[Rendered images of charts]
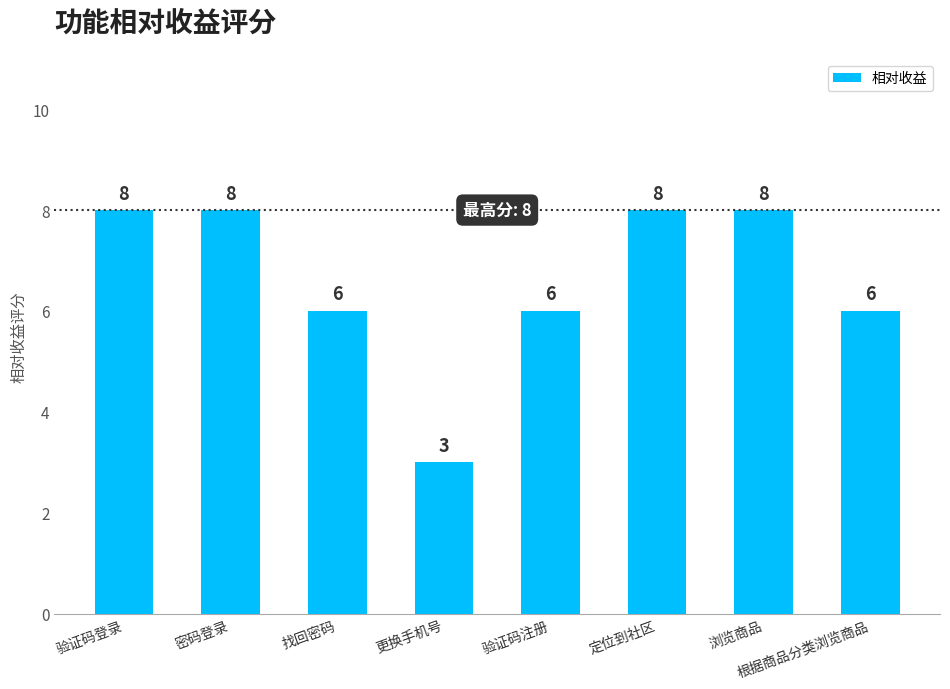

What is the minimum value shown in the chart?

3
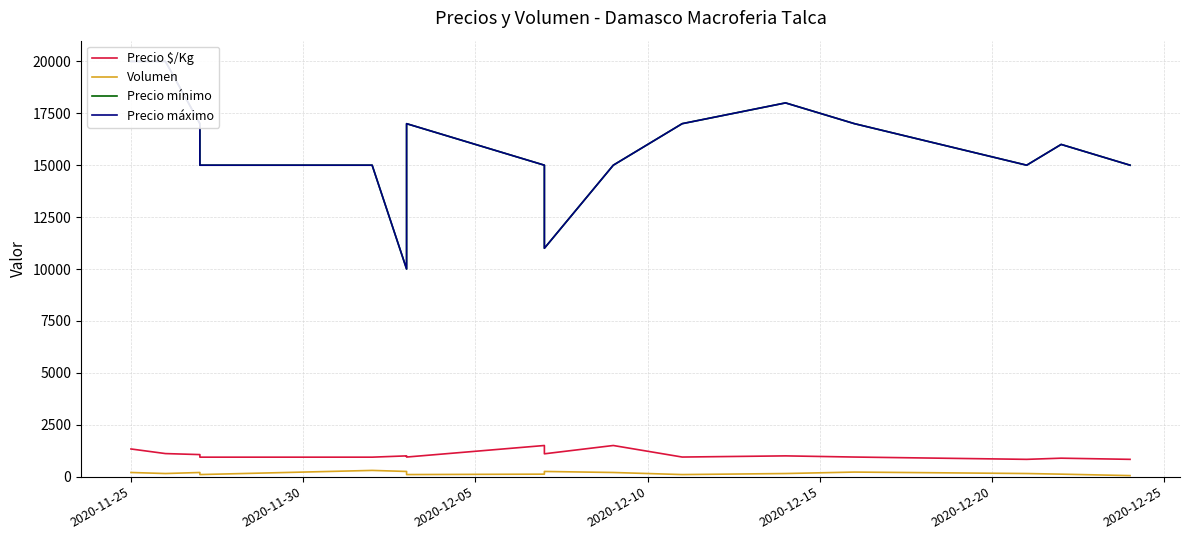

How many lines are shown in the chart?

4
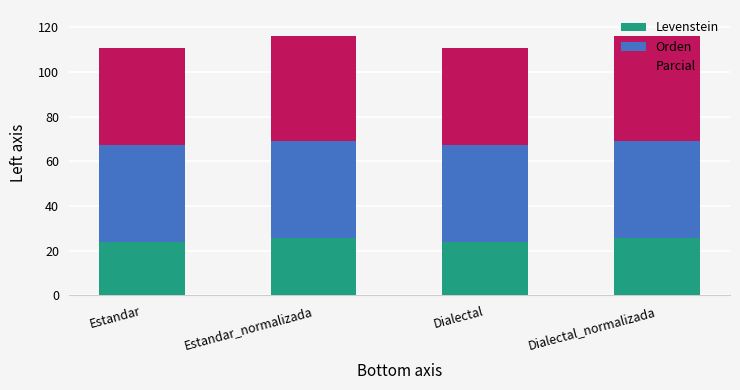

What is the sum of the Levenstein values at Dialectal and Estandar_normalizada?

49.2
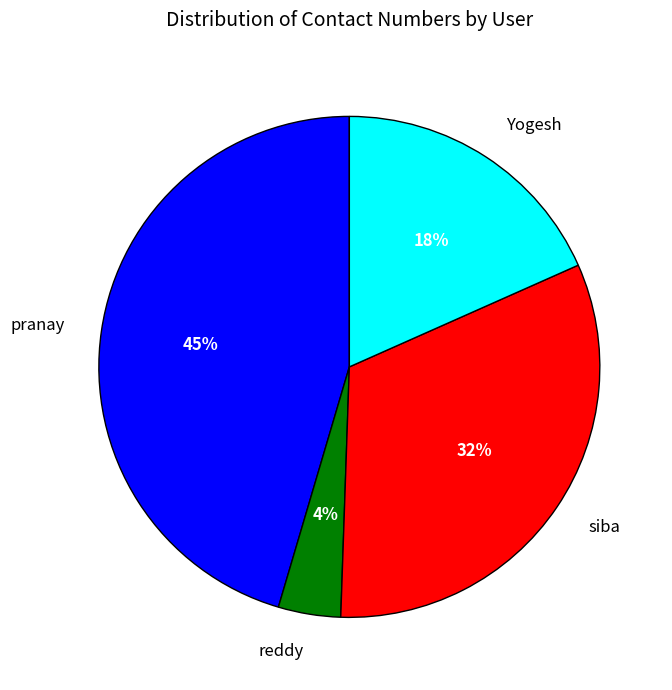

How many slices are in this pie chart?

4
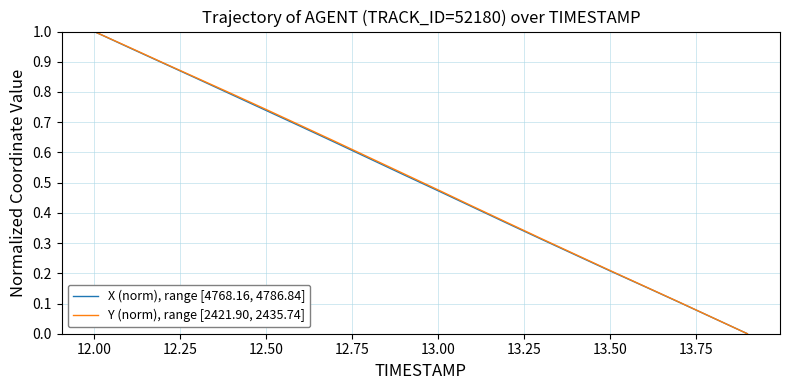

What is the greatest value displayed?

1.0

→ Work item
Reproduce all of the items above word for word, omitting the pictures.

→ Task response
What is the minimum value shown in the chart?

3

How many lines are shown in the chart?

4

What is the sum of the Levenstein values at Dialectal and Estandar_normalizada?

49.2

How many slices are in this pie chart?

4

What is the greatest value displayed?

1.0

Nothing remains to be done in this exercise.